■ **Saved entries**

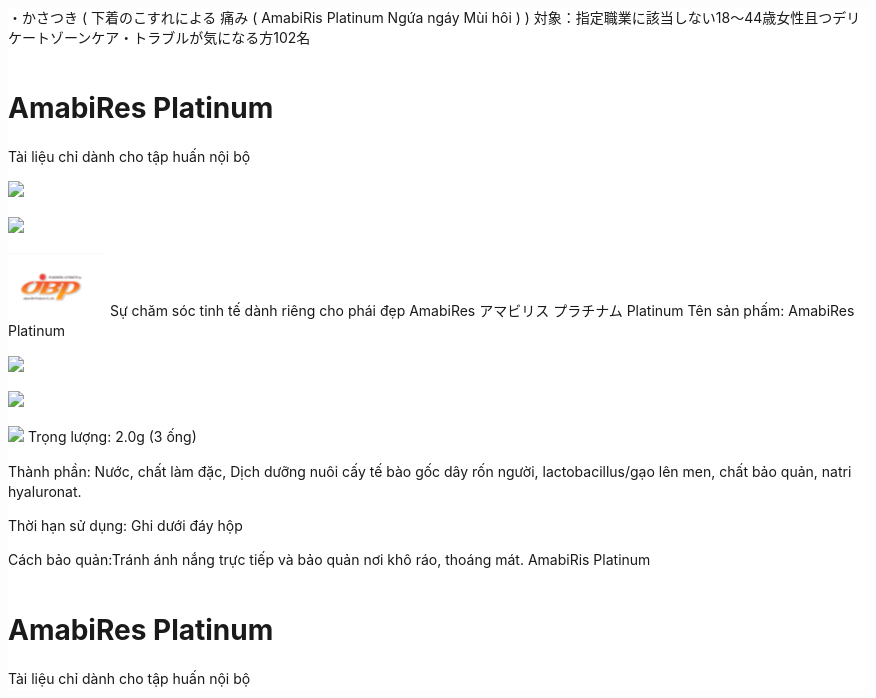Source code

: ・かさつき
(
下着のこすれによる
痛み
(
AmabiRis Platinum
Ngứa ngáy
Mùi hôi
)
)
対象：指定職業に該当しない18〜44歳⼥性且つデリケートゾーンケア・トラブルが気になる⽅102名



# AmabiRes Platinum
Tài liệu chỉ dành cho tập huấn nội bộ

![](object7.jpg)

![](object8.jpg)

![](object2.jpg)
Sự chăm sóc tinh tế dành riêng cho phái đẹp
AmabiRes
アマビリス	プラチナム
Platinum
Tên sản phấm: AmabiRes Platinum

![](object4.jpg)

![](object5.jpg)

![](object3.jpg)
Trọng lượng: 2.0g (3 ống)

Thành phần: Nước, chất làm đặc, Dịch dưỡng nuôi cấy tế bào gốc dây rốn người, lactobacillus/gạo lên men, chất bảo quản, natri hyaluronat.

Thời hạn sử dụng: Ghi dưới đáy hộp

Cách bảo quản:Tránh ánh nắng trực tiếp và bảo quản nơi khô ráo, thoáng mát.
AmabiRis Platinum



# AmabiRes Platinum
Tài liệu chỉ dành cho tập huấn nội bộ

■ **DESCRIPTION OF THE TASK**
Your output should be the records above, duplicated exactly and picture-free.

■ **EXERCISE RESULT**
Source code

: ・かさつき
(
下着のこすれによる
痛み
(
AmabiRis Platinum
Ngứa ngáy
Mùi hôi
)
)
対象：指定職業に該当しない18〜44歳⼥性且つデリケートゾーンケア・トラブルが気になる⽅102名



# AmabiRes Platinum
Tài liệu chỉ dành cho tập huấn nội bộ

![](object7.jpg)

![](object8.jpg)

![](object2.jpg)
Sự chăm sóc tinh tế dành riêng cho phái đẹp
AmabiRes
アマビリス	プラチナム
Platinum
Tên sản phấm: AmabiRes Platinum

![](object4.jpg)

![](object5.jpg)

![](object3.jpg)
Trọng lượng: 2.0g (3 ống)

Thành phần: Nước, chất làm đặc, Dịch dưỡng nuôi cấy tế bào gốc dây rốn người, lactobacillus/gạo lên men, chất bảo quản, natri hyaluronat.

Thời hạn sử dụng: Ghi dưới đáy hộp

Cách bảo quản:Tránh ánh nắng trực tiếp và bảo quản nơi khô ráo, thoáng mát.
AmabiRis Platinum



# AmabiRes Platinum
Tài liệu chỉ dành cho tập huấn nội bộ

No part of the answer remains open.